STORE * FROM TYPES INTO TYPES.QVD (QVD);

 

 

glencote
Contributor II
Contributor II
Author

Hi Evan,

Thank you for the detailed answer and for explaining it so well with the examples. 

In my situation, after some more testing etc i have found that 0 values are my enemy when converted QVD to Parquet files are read into Google Cloud.

I have Monthly QVDs. I have a field called AMT. Some months the AMT has figures eg. 21.23 which Parquet will read as Float64 but months where the values are only 0 it reads this as INT64 and it doesn't matter what i try to do to those 0s, it always reads them as INT64. The only time i have come close is when adding a dummy row with AMT = 1.23, restoring the QVD - then Float64 is picked up again, but obviously i don't want to add dummy data to my main data store. When i drop the dummy data after creating it and re-store it converts it straight back to an Int64 again. 

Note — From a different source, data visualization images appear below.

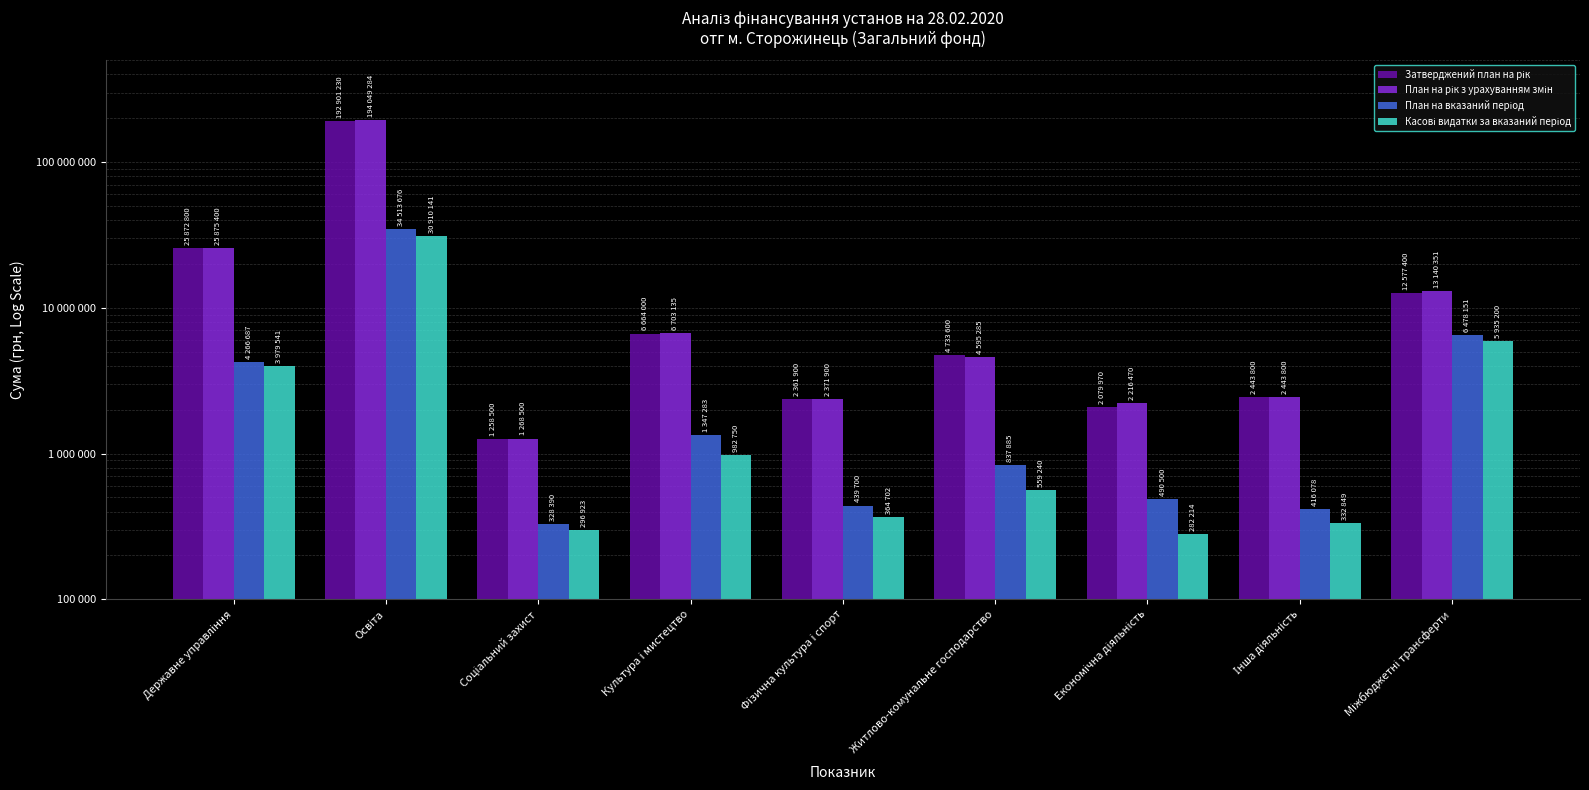

Is it true that Затверджений план на рік equals 18880723.3 at Міжбюджетні трансферти?

False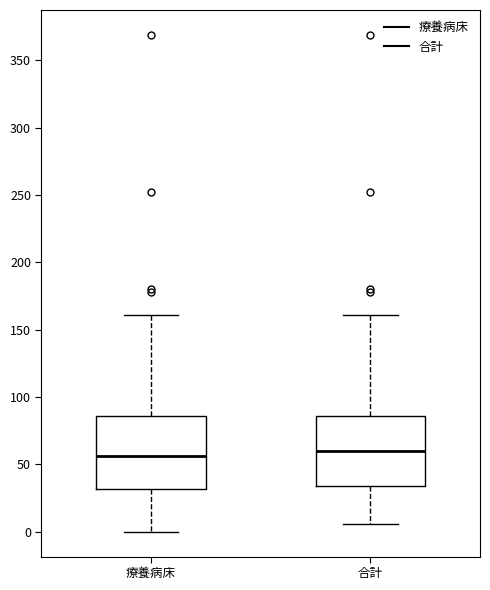

Reading left to right, read every box against the y-axis: the position of its median line, the range the box covers, and the ends of its whiskers. The values are not printed on the chart, so give them approximately, as read against the axis.

療養病床: median 55, box 30 to 85, whiskers 0 to 160
合計: median 60, box 35 to 85, whiskers 5 to 160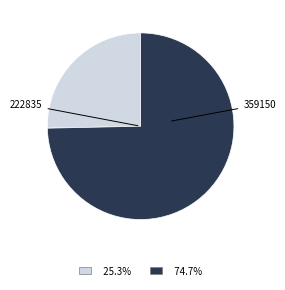

Is there any slice that represents more than half of the pie?

Yes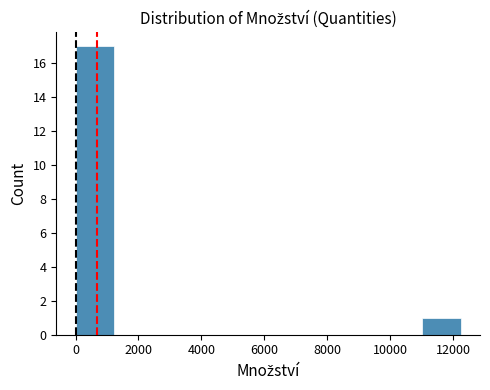

Reading left to right, transcribe this chart: for each bar, give the range it covers on the x-axis and its height. Neither the bar edges nor the heights are printed on the chart, so give them approximately, as read against the axes.

0 to 1200: 17
1200 to 2400: 0
2400 to 3600: 0
3600 to 4800: 0
4800 to 6200: 0
6200 to 7400: 0
7400 to 8600: 0
8600 to 9800: 0
9800 to 11000: 0
11000 to 12200: 1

Is it even possible to convert a zero to Float64 in the underlying data? num(AMT,'# ##0,00',',',' ') on a 0 doesn't help, it just changes the visual representation of 0 to 0,00 but it is still an underlying int64.

Is it time to look for another solution possibly? 

evan_kurowski
Specialist
Specialist

What happens when you export the data to .csv's?  Is the Hadoop import able to convert a set of .csv's that have both zero's and non-zero values into Parquet and preserve a consistent data-type?

If so, then maybe there's an inability on the part of the "Hadoop import wizard" that can't enforce columnar data types.  Is this something that could be scripted?  

Is it Google Cloud that is performing the "conversion from QVD to Parquet"?  or some Hadoop utility?